## PROBLEM STATEMENT
The answer should be a single number: how many lines of the entries below hold the word "Figure".

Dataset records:
.....

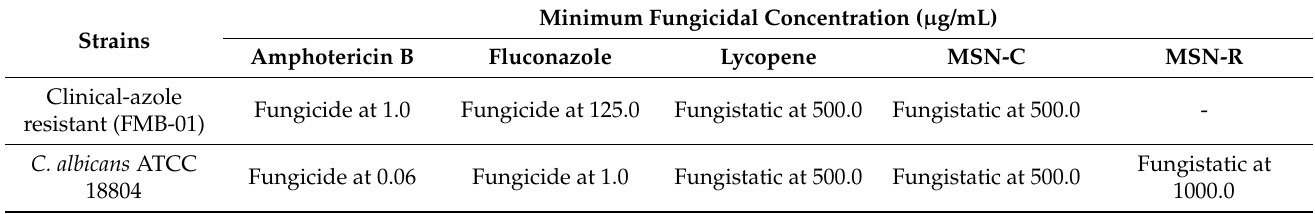
Table 3. The minimum fungicidal concentration of the groups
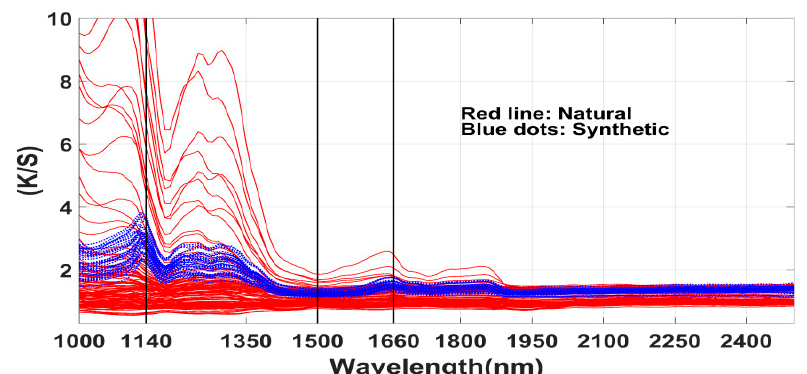
Figure 8. Reflectance spectra transformed to ratio of absorption and scattering coefficients (K/S) and the locations of selected bands (1140 nm, 1500 nm, 1660 nm) indicated by vertical lines.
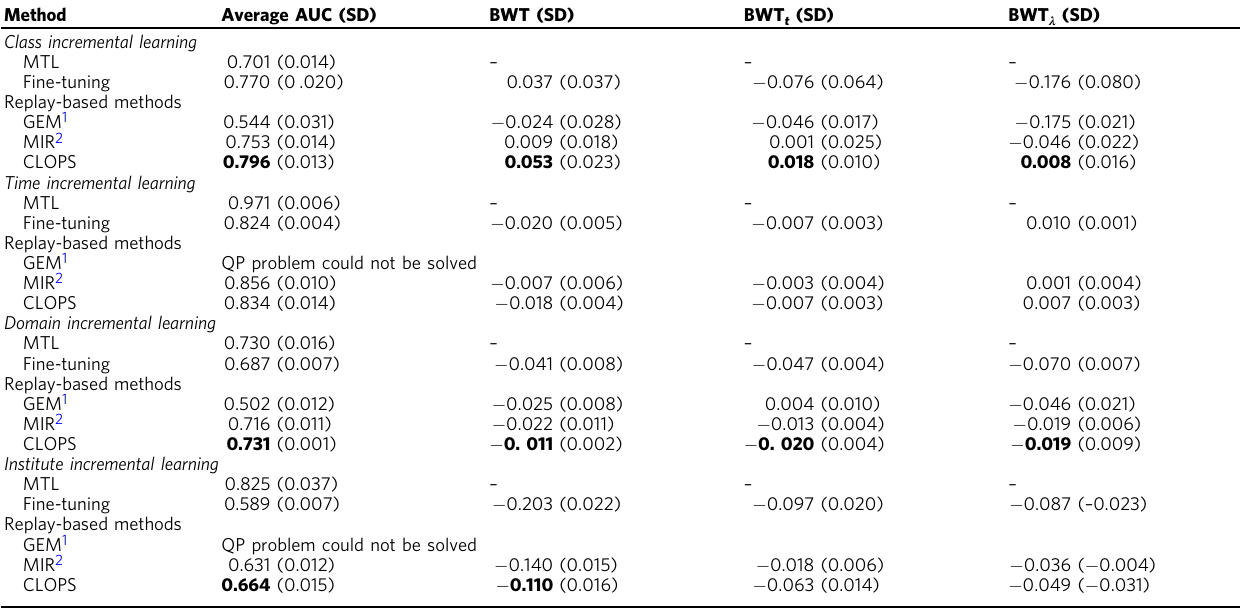
Table 1 Performance of various continual learning strategies in the continual learning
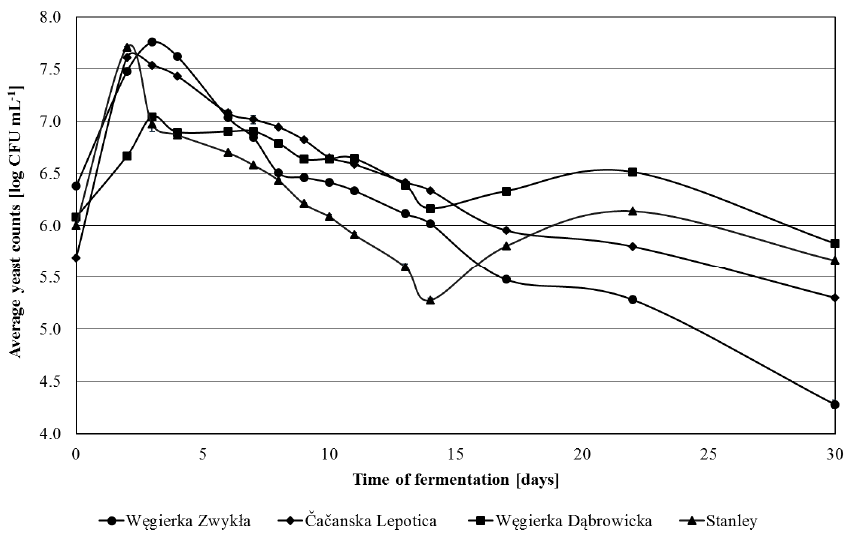
Figure 1. Total counts of yeasts 2012 season in the course of fermentation, n = 3, STD < 5%.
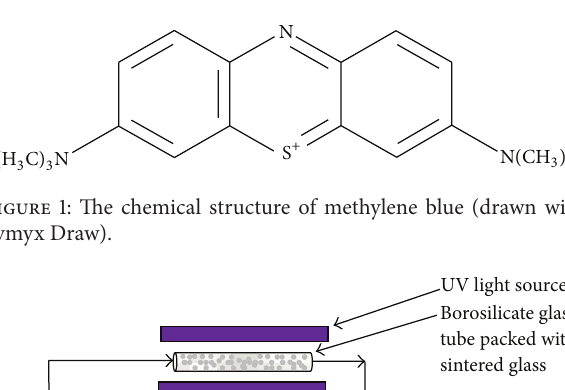
Figure 3: Photocatalytic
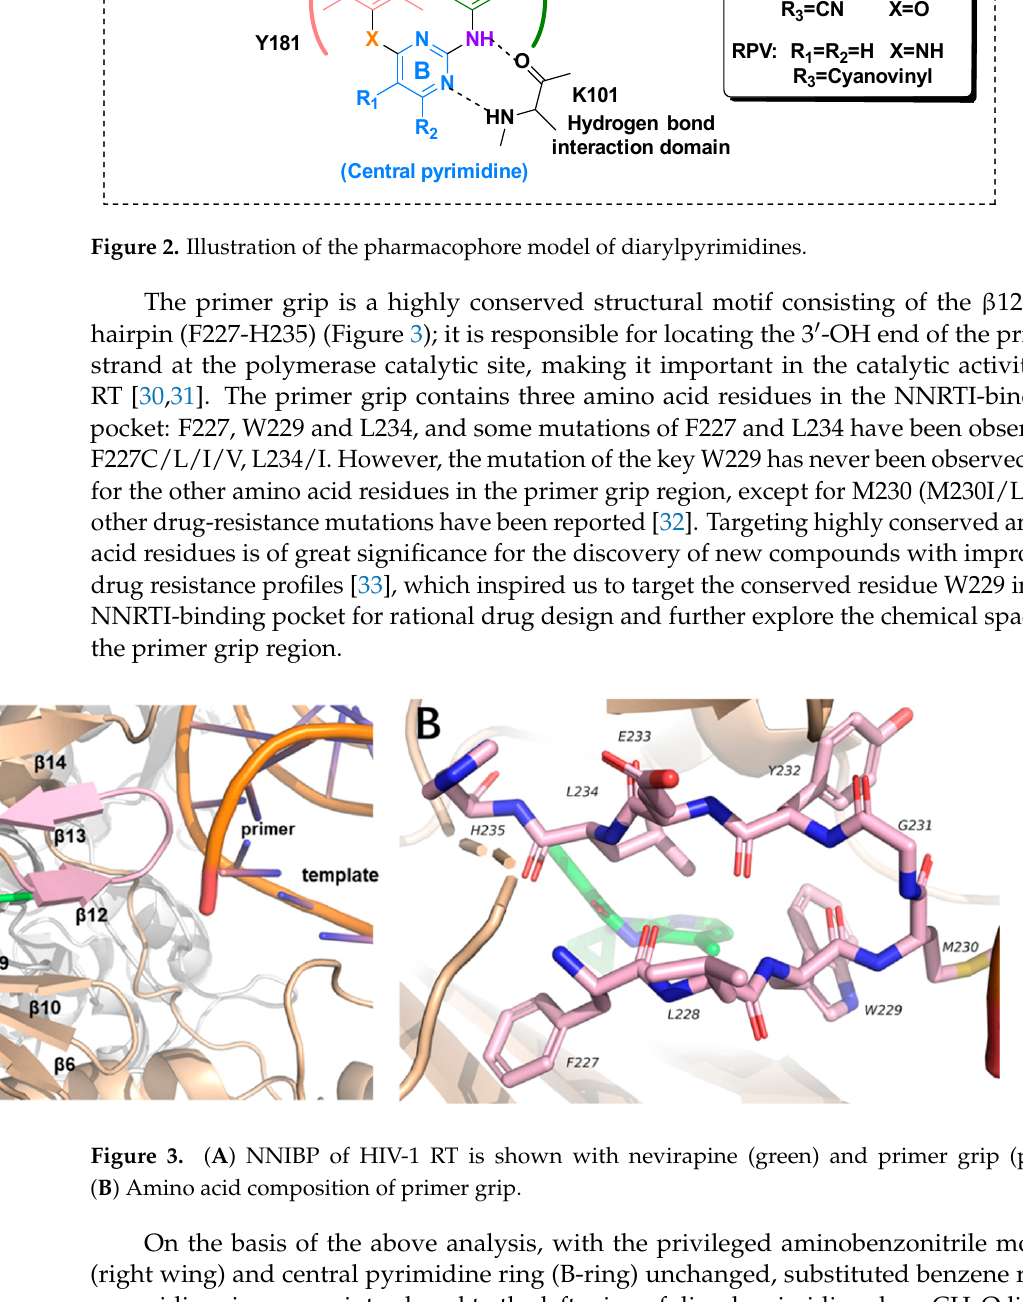
Figure 2. Illustration of the pharmacophore model of diarylpyrimidines .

.....

## OUTPUT FOR THIS TASK
4